---- KUTIPAN TEKS

A. Dilalah Mafhum Al-Mukhalaf
Dilalah mafhum al-mukhalaf ialah menetapkan kebalikan dari hukum yang disebut (manthuq) lantaran tidak adanya suatu batasan (qiyad) yang membatasai berlakunya hukum menurut nashnya. Ada juga pendapat lain yaitu hukum yang berlaku berdasarkan mafhum yang berlawanan dengan hukum yang berlaku pada manthuq )”. Dengan demikian suatau nash sekaligus dapat menunjukan dua hukum, yaitu: hukum yang ditunjukkan oleh bunyi (manthuq) suatu nash dan hukum yang difahami dari kebalikan nash tersebut. Jika bunyi suatu nash menunjukkan pada hukum halal dengan adanya pembatas (qiyad), maka nash tersebut dapat dipahami sebagai hukum yang mengharamkan, bila qiyad tidak ada. Seperti firman Allah:

ومن لم يستطع منكم طولا ان ينكح المحصنات الؤمنات فمن مامكت ايما نكم من فتياتكم الؤمنات
Artinya: Dan barang siapa diantara kamu (orang merdeka) yang tidak            cukup perbelanjaannya untuk mengawini wanita merdeka lagi beriman, ia boleh mengawini wanita yang beriman dari budak-budak yang kamu miliki. (QS. An-Nisa: 25)

--------
---- BAHAN YANG DIBERIKAN

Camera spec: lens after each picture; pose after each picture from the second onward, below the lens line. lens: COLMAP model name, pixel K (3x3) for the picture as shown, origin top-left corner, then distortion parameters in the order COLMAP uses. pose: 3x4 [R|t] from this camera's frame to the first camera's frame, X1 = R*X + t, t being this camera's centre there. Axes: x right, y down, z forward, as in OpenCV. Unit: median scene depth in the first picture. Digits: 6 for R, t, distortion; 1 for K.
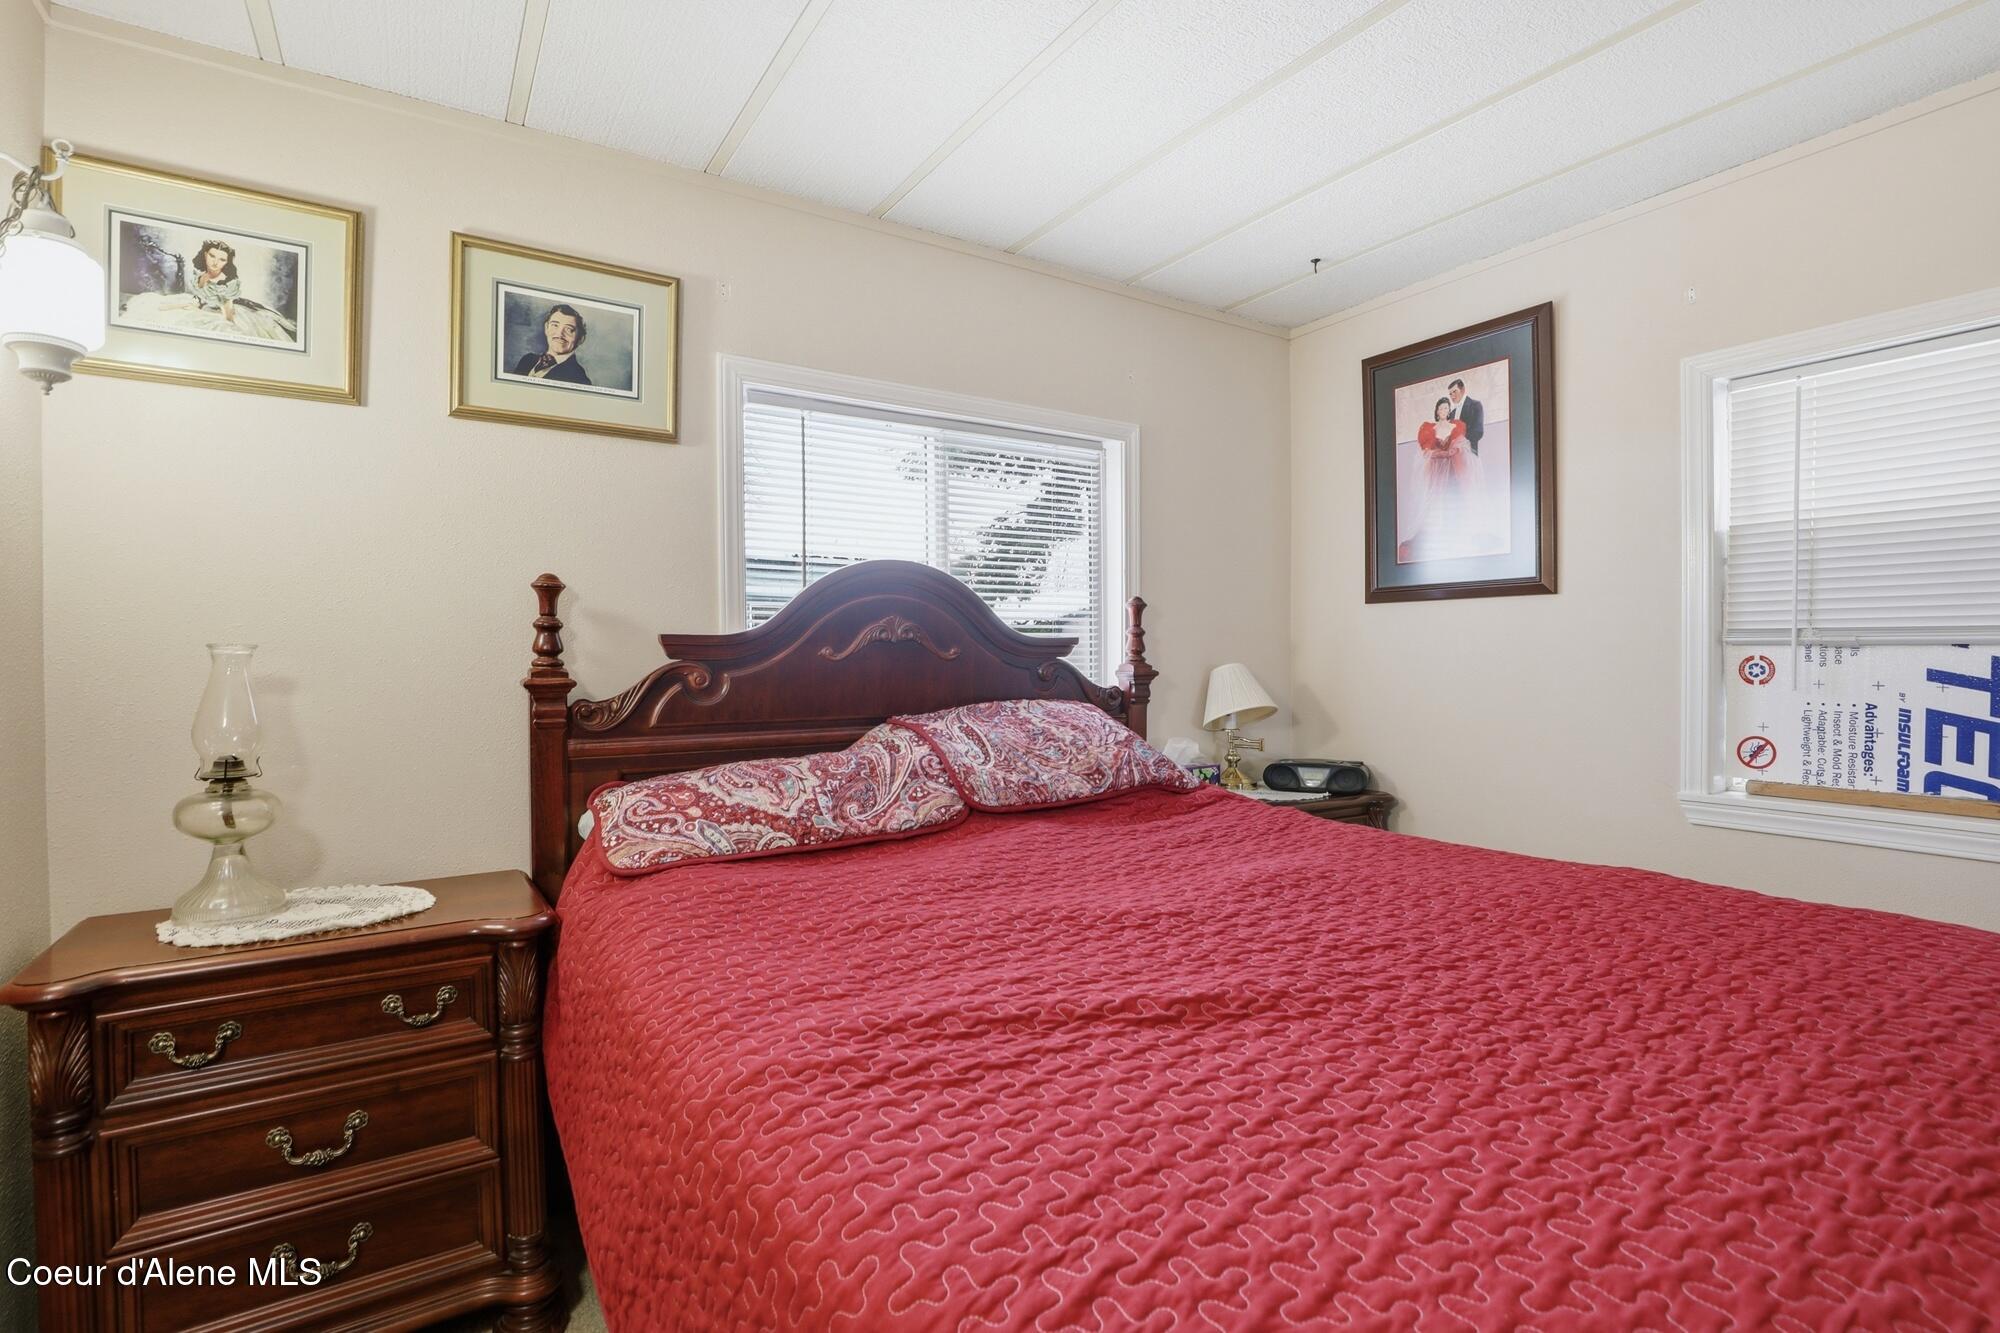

--------

• _DAFTAR TUGAS_
A: Menurut kutipan teks tentang dilalah mafhum al-mukhalaf, dua hukum apa yang sekaligus dapat ditunjukkan oleh suatu nash?
B: Tuliskan ulang kata demi kata bagian kutipan teks tentang dilalah mafhum al-mukhalaf, mulai dari "ومن لم يستطع" hingga "(QS. An-Nisa: 25)".

• _PENYELESAIAN SOAL_
A: Hukum yang ditunjukkan oleh bunyi (manthuq) suatu nash dan hukum yang dipahami dari kebalikan nash tersebut.

B:
ومن لم يستطع منكم طولا ان ينكح المحصنات الؤمنات فمن مامكت ايما نكم من فتياتكم الؤمنات
Artinya: Dan barang siapa diantara kamu (orang merdeka) yang tidak            cukup perbelanjaannya untuk mengawini wanita merdeka lagi beriman, ia boleh mengawini wanita yang beriman dari budak-budak yang kamu miliki. (QS. An-Nisa: 25)